Thursday, April 28, 2016

10 things a show needs to produce an awesome fandom


1. Good content that the fans can't get anywhere else
A show that doesn't have it's own clear identity isn't going to inspire that much caring or feedback from viewers to make them into fans. If it's a knockoff, it'll just get written off as "not as good as __", and people will be able to tell if it's happening just because something else was popular elsewhere. That's pandering and it's pointless. People have so many choices in TV now, there's no reason to have two shows that are the same.

2. The idea that the fans are smart enough to keep up and figure stuff out
You've got to trust your audience, not talk down to them, not tell them how to feel about things. One of the biggest things Sleepy Hollow did in it's finale this year (other than pointlessly killing a main character who happened to be a woman AND a poc) was spend a whole act trying to convince us that the stupid thing they'd done was okay. No. Let your fans feel what they feel. And give them stories that are worth keeping up on.

3. A certain "openness"--space for the fans and their ideas inside and around it
Openness in the story for people to fill in gaps themselves. Openness in the show for different points of view. Openness to fan theories and opinions (though not slaves to that). Openness to fanworks and meta. Accessibility of story points, moral stances, and character motivations. You want the fans to feel like they're part of it, not passive consumers with no right to think or say anything

4. Good social media presence
It's great when the actors and writers, creators and producers live-tweet a show with the fans. It's more great when the show's official accounts support fans, answer questions, provide sneak peeks and behind the scenes info, and basically are useful and not just places to sell things. Being on multiple social media accounts at once helps, too!

5. Reliability
Which leads to trust. Trust that the characters will be clearly defined and respected, not bent and deformed for whatever whim the writers or the network wants to follow. Trust that promises made in the story will be paid off, and it's not any sort of 'baiting or intentionally misleading.
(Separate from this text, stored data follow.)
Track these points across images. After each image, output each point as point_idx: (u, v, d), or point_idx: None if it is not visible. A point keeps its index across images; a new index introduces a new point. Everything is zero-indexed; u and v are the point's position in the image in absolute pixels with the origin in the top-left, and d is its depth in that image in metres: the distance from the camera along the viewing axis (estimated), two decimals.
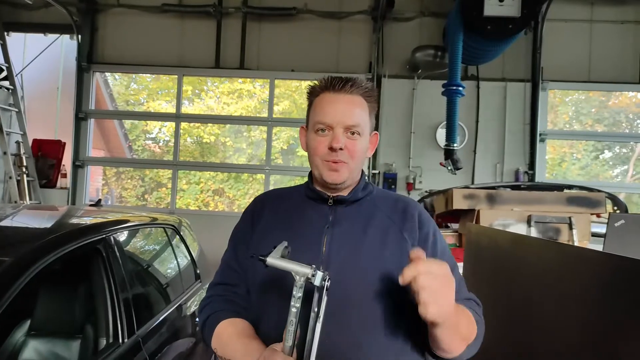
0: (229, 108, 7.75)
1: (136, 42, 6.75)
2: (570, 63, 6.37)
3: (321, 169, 1.16)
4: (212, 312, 1.17)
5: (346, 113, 1.14)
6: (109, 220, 2.20)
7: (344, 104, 1.15)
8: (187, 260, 2.93)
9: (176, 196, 6.93)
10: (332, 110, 1.14)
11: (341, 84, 1.16)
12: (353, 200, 1.21)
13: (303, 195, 1.25)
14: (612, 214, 2.50)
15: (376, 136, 1.26)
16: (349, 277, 1.08)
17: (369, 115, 1.20)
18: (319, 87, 1.19)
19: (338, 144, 1.12)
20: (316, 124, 1.16)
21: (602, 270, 1.23)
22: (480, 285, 2.14)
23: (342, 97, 1.16)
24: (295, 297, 0.93)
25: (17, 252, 1.53)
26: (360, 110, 1.16)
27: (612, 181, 7.37)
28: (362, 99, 1.18)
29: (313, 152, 1.17)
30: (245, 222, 1.28)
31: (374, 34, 6.44)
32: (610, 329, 1.16)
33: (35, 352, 1.91)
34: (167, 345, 2.12)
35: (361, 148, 1.17)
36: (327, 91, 1.17)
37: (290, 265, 0.94)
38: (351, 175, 1.18)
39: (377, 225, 1.17)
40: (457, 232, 3.88)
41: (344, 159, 1.14)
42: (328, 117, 1.14)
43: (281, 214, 1.23)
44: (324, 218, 1.18)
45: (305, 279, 0.93)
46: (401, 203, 1.24)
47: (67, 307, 1.96)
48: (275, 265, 0.95)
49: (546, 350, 1.47)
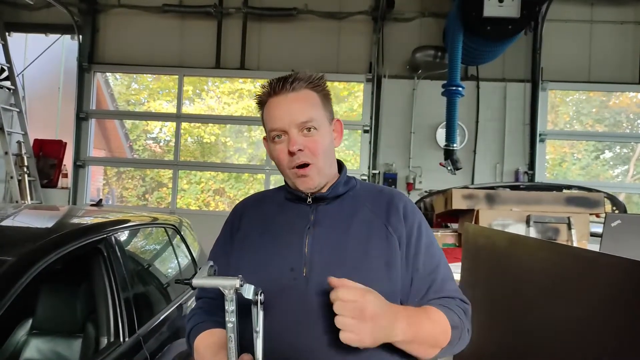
0: (230, 108, 7.75)
1: (137, 43, 6.77)
2: (570, 63, 6.38)
3: (293, 179, 1.13)
4: (193, 325, 1.16)
5: (293, 111, 1.10)
6: (109, 220, 2.21)
7: (289, 103, 1.11)
8: (188, 259, 2.95)
9: (177, 196, 6.95)
10: (280, 113, 1.11)
11: (280, 85, 1.12)
12: (334, 197, 1.17)
13: (282, 196, 1.21)
14: (608, 214, 2.52)
15: (339, 123, 1.21)
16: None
17: (323, 106, 1.15)
18: (263, 94, 1.15)
19: (295, 146, 1.08)
20: (271, 132, 1.12)
21: (599, 271, 1.24)
22: (478, 284, 2.15)
23: (285, 97, 1.12)
24: (228, 312, 0.91)
25: (19, 251, 1.55)
26: (309, 104, 1.12)
27: (613, 181, 7.36)
28: (309, 90, 1.13)
29: (278, 163, 1.14)
30: (224, 234, 1.25)
31: (374, 34, 6.45)
32: (606, 330, 1.17)
33: (37, 351, 1.93)
34: (168, 345, 2.13)
35: (322, 142, 1.12)
36: (272, 96, 1.13)
37: (215, 281, 0.92)
38: (322, 173, 1.13)
39: (361, 221, 1.13)
40: (456, 232, 3.89)
41: (308, 160, 1.10)
42: (278, 121, 1.10)
43: (260, 218, 1.20)
44: (305, 218, 1.14)
45: (234, 292, 0.90)
46: (385, 195, 1.20)
47: (68, 306, 1.98)
48: (201, 285, 0.93)
49: (542, 350, 1.48)
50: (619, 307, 1.12)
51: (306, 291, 1.05)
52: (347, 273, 1.03)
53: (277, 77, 1.14)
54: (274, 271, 1.09)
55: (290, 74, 1.14)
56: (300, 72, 1.15)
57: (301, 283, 1.06)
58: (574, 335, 1.31)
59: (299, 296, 1.05)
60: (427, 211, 4.65)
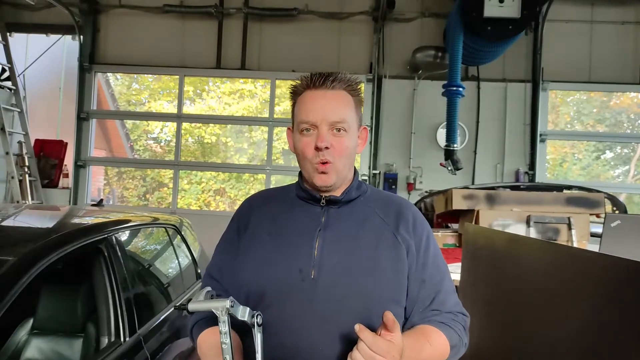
0: (230, 108, 7.76)
1: (138, 43, 6.78)
2: (570, 64, 6.37)
3: (311, 173, 1.12)
4: (195, 321, 1.16)
5: (329, 109, 1.09)
6: (110, 220, 2.22)
7: (327, 99, 1.10)
8: (188, 259, 2.95)
9: (177, 196, 6.95)
10: (315, 107, 1.09)
11: (322, 80, 1.11)
12: (346, 201, 1.16)
13: (294, 195, 1.20)
14: (608, 214, 2.52)
15: (365, 131, 1.21)
16: (342, 282, 1.06)
17: (355, 110, 1.14)
18: (300, 85, 1.14)
19: (323, 143, 1.07)
20: (300, 124, 1.11)
21: (598, 271, 1.24)
22: (477, 284, 2.15)
23: (324, 93, 1.10)
24: (222, 333, 0.92)
25: (20, 251, 1.55)
26: (344, 105, 1.11)
27: (613, 182, 7.36)
28: (346, 93, 1.13)
29: (302, 156, 1.13)
30: (230, 231, 1.23)
31: (375, 35, 6.45)
32: (605, 330, 1.17)
33: (37, 351, 1.94)
34: (169, 344, 2.14)
35: (348, 145, 1.12)
36: (309, 89, 1.12)
37: (208, 304, 0.94)
38: (340, 174, 1.13)
39: (371, 227, 1.13)
40: (456, 232, 3.89)
41: (331, 159, 1.09)
42: (311, 115, 1.09)
43: (269, 216, 1.18)
44: (315, 220, 1.13)
45: (226, 312, 0.91)
46: (395, 204, 1.20)
47: (69, 306, 1.98)
48: (197, 309, 0.95)
49: (541, 350, 1.49)
50: (619, 308, 1.12)
51: (313, 293, 1.05)
52: (355, 279, 1.05)
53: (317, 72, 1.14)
54: (281, 270, 1.08)
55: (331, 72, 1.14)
56: (342, 72, 1.14)
57: (309, 285, 1.06)
58: (573, 335, 1.31)
59: (305, 298, 1.06)
60: (428, 211, 4.65)
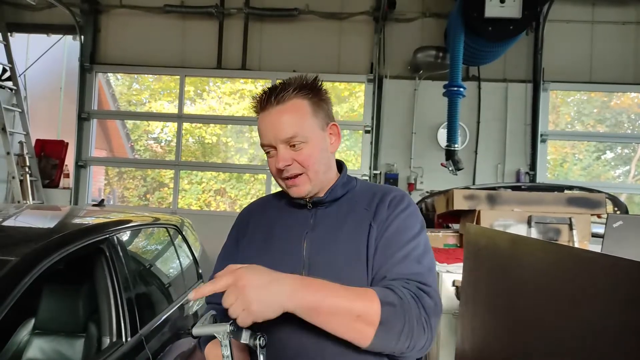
0: (231, 108, 7.76)
1: (138, 43, 6.78)
2: (571, 64, 6.37)
3: (284, 188, 1.16)
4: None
5: (279, 128, 1.08)
6: (111, 220, 2.22)
7: (276, 117, 1.09)
8: (189, 259, 2.95)
9: (178, 196, 6.95)
10: (266, 129, 1.10)
11: (266, 99, 1.10)
12: (332, 200, 1.17)
13: (285, 201, 1.23)
14: (610, 214, 2.51)
15: (336, 127, 1.18)
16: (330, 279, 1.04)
17: (312, 114, 1.11)
18: (254, 109, 1.15)
19: (282, 163, 1.09)
20: (262, 147, 1.14)
21: (600, 272, 1.24)
22: (479, 285, 2.15)
23: (270, 112, 1.10)
24: (224, 357, 0.94)
25: (22, 252, 1.55)
26: (295, 117, 1.09)
27: (614, 182, 7.35)
28: (297, 100, 1.10)
29: (272, 174, 1.17)
30: (230, 240, 1.28)
31: (376, 35, 6.45)
32: (607, 331, 1.17)
33: (39, 351, 1.94)
34: (170, 344, 2.14)
35: (312, 153, 1.10)
36: (261, 111, 1.12)
37: (210, 328, 0.96)
38: (315, 181, 1.13)
39: (354, 219, 1.13)
40: (457, 233, 3.89)
41: (298, 171, 1.10)
42: (264, 137, 1.11)
43: (264, 223, 1.22)
44: (304, 223, 1.15)
45: (228, 336, 0.93)
46: (380, 192, 1.17)
47: (70, 306, 1.99)
48: (200, 334, 0.97)
49: (543, 351, 1.49)
50: (620, 308, 1.12)
51: None
52: (336, 272, 1.05)
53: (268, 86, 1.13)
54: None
55: (278, 83, 1.12)
56: (292, 78, 1.13)
57: None
58: (575, 336, 1.31)
59: None
60: (429, 211, 4.65)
Trust that there will be good continuity, and not random storylines that are introduced and left dangling forever. Trust that the people making the show know what they're doing!
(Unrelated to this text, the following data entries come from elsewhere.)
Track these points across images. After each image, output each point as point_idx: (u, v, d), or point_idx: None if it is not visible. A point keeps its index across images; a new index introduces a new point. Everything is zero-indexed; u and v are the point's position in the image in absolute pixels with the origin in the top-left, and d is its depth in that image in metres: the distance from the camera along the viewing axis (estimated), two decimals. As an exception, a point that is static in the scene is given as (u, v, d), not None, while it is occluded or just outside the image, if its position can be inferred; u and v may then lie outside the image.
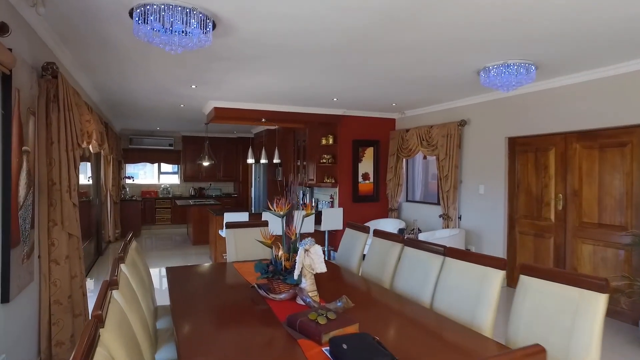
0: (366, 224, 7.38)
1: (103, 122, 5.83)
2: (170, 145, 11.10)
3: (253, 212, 7.49)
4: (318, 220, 7.01)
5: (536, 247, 5.34)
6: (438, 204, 7.03)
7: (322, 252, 2.66)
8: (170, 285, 3.05)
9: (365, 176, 7.62)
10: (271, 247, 2.84)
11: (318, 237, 7.46)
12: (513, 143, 5.66)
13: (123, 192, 9.86)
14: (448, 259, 2.73)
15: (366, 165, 7.62)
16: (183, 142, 11.21)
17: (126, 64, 4.43)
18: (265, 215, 6.49)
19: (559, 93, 4.94)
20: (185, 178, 11.22)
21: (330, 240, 7.46)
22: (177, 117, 8.38)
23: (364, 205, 7.61)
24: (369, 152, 7.65)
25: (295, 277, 2.57)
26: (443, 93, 5.87)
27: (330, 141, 7.42)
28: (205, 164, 9.21)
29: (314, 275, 2.67)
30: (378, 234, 3.58)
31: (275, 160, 7.31)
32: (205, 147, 9.24)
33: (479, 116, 6.10)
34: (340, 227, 7.14)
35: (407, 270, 3.04)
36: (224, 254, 6.89)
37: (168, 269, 3.45)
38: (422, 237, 6.36)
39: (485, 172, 6.02)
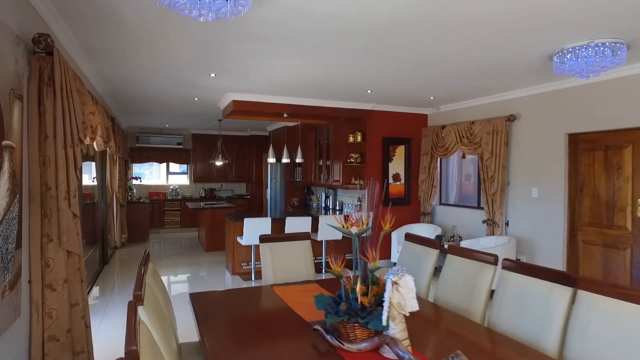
0: (397, 231, 6.63)
1: (109, 117, 5.08)
2: (179, 143, 10.34)
3: (273, 216, 6.73)
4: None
5: (606, 260, 4.57)
6: (478, 207, 6.27)
7: (414, 284, 1.90)
8: (198, 320, 2.30)
9: (396, 177, 6.85)
10: (340, 277, 2.07)
11: (344, 244, 6.73)
12: (575, 140, 4.89)
13: (130, 193, 9.11)
14: (584, 293, 1.96)
15: (397, 165, 6.86)
16: (193, 140, 10.44)
17: (135, 47, 3.66)
18: (291, 224, 5.73)
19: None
20: (196, 179, 10.45)
21: (358, 248, 6.68)
22: (189, 113, 7.61)
23: (394, 209, 6.78)
24: (400, 150, 6.88)
25: (385, 321, 1.80)
26: (493, 84, 5.09)
27: (359, 138, 6.65)
28: (218, 163, 8.46)
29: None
30: (456, 250, 2.81)
31: (298, 160, 6.56)
32: (218, 145, 8.49)
33: (531, 110, 5.33)
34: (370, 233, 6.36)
35: (511, 302, 2.28)
36: (243, 264, 6.13)
37: (192, 297, 2.69)
38: (464, 245, 5.59)
39: (539, 173, 5.24)
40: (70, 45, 3.55)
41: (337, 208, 7.40)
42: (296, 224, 5.83)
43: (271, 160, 6.40)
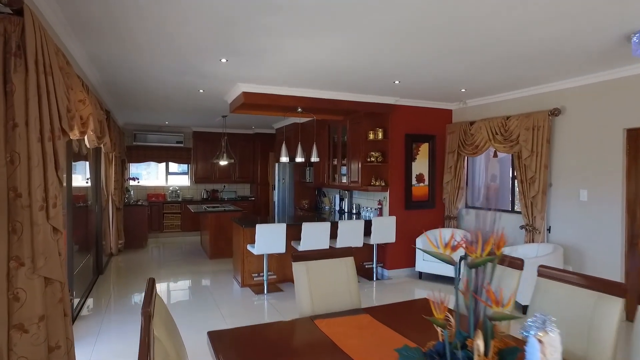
0: (422, 236, 5.98)
1: (103, 110, 4.37)
2: (179, 142, 9.61)
3: (283, 220, 6.04)
4: (367, 231, 5.60)
5: (676, 272, 3.94)
6: (512, 211, 5.64)
7: (559, 339, 1.23)
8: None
9: (420, 178, 6.19)
10: (444, 328, 1.39)
11: (366, 251, 6.07)
12: (635, 136, 4.25)
13: (127, 195, 8.38)
14: None
15: (420, 165, 6.20)
16: (194, 138, 9.71)
17: (130, 21, 2.96)
18: (308, 230, 5.04)
19: None
20: (197, 179, 9.72)
21: (379, 256, 6.03)
22: (192, 108, 6.89)
23: (417, 213, 6.18)
24: (424, 148, 6.22)
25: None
26: (537, 73, 4.44)
27: (380, 135, 5.98)
28: (223, 163, 7.76)
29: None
30: (550, 273, 2.15)
31: (314, 159, 5.89)
32: (222, 143, 7.80)
33: (580, 103, 4.68)
34: (393, 240, 5.74)
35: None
36: (253, 274, 5.44)
37: (213, 338, 2.00)
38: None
39: (588, 173, 4.60)
40: (53, 17, 2.84)
41: (354, 211, 6.73)
42: (313, 231, 5.15)
43: (284, 159, 5.71)
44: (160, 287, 5.54)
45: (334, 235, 5.38)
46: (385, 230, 5.67)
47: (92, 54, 3.85)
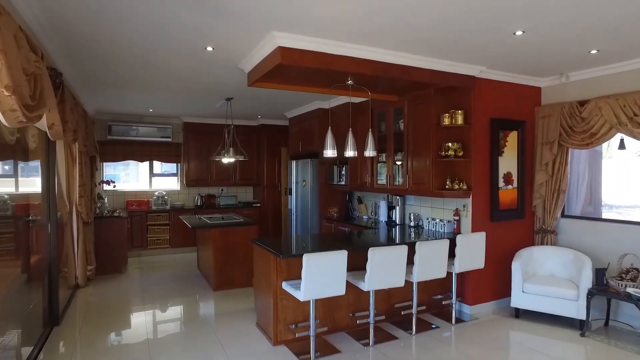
0: (519, 257, 4.13)
1: (42, 58, 2.29)
2: (164, 137, 7.47)
3: (308, 243, 4.16)
4: (451, 253, 3.75)
5: None
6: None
7: None
8: None
9: (508, 178, 4.39)
10: None
11: (437, 280, 4.20)
12: None
13: (99, 204, 6.21)
14: None
15: (508, 161, 4.40)
16: (185, 131, 7.60)
17: None
18: (379, 259, 3.18)
19: None
20: (188, 182, 7.61)
21: (458, 286, 4.18)
22: (189, 83, 4.81)
23: (504, 226, 4.37)
24: (512, 139, 4.42)
25: None
26: None
27: (459, 120, 4.13)
28: (228, 160, 5.73)
29: None
30: None
31: (369, 153, 3.97)
32: (226, 135, 5.79)
33: None
34: (482, 265, 3.93)
35: None
36: (291, 325, 3.48)
37: None
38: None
39: None
40: None
41: (411, 224, 4.84)
42: (384, 259, 3.27)
43: (329, 153, 3.79)
44: (148, 343, 3.52)
45: (408, 261, 3.50)
46: (472, 253, 3.85)
47: None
6. A feeling of collaboration, not competition
A competitive fandom is a fandom that will tear itself apart, so it's better to bring a sense of togetherness and inclusion, and that comes from both the show (or movie or whatever) itself, and from how the official powers handle the people watching.
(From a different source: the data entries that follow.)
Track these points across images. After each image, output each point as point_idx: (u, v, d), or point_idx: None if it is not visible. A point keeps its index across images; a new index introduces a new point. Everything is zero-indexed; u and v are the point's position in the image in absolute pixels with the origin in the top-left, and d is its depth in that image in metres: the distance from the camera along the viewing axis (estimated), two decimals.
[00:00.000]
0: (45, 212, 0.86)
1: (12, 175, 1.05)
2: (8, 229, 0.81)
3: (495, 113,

A feeling of safety around fanworks would be cool, too--no big lawsuits, no weird behavior about them. Either leave them alone, or be respectful.

7. Some sort of positive feels--funniness, joy, playfulness, shippiness, etc--regardless of how the rest of the show goes
A show that is 100% serious all the time is a) exhausting to watch, and b) unrealistic. People crack jokes and snark at other people and say funny things for any number of not-funny reasons. A show that slogs through it's own story like it's a trial will not inspire fans to love it, nor will one that insists on denying it's own best parts as being awesome. Characters who never laugh are no fun. Characters who never fall in love--or at least have the opportunity to-- will be hard to make emotional connections to for a lot of people.

There has to be a break from the heaviness of reality or serious story or dire circumstances for everyone to get a break and get to know the characters.

8. Awareness of the genre-history it comes from, and respect for it
Shows don't happen in a vacuum. Everything had something else before it that either inspired it or gave it something to react to. You have to know your history to do it right, because the fans will definitely know it.

To go back and poke at S2 of Sleepy Hollow: It was insulting because the writers a) didn't seem to be taking any of the things that were the backbone of the show seriously, and b) were directly ripping off shows like Buffy without any understanding of the context or the appeal of the things they were blatantly stealing. Contrast that with Supernatural, which usually respects the stories it's building on and also makes them their own.

It's the difference between acting like your viewers are idiots who won't notice, and respecting that they will and giving them a new take on it.

9. Respect for the fans as actual people and not pawns or product
It's people who carry a show, not numbers on a graph. Treating people like promo-slaves is what bit The 100 in the butt when they killed off Lexa; don't do that. Interact with them one on one, not like a giant media conglomerate telling people what to think and do.

10. Network support
Advertising, so that people know you're there and when to find you. Good media events--especially at cons and related things where the people who make the show can interact directly with the people who watch it. Trust from the producers and network people that the creators and writers know what they're doing and can get it done, so they don't have to try to get it done while navigating interference and meddling. A willingness to let a show find it's feet before dropping the ax on it--XFiles, one of the biggest hits Fox ever had, wouldn't have lasted one season now, with how rough that first season is. A minimum of preemption and no schedule-rearranging without a really good reason and a lot of thought put into it--like NOT putting it up against much bigger shows. No snap decisions!


What do you think creates a good fandom?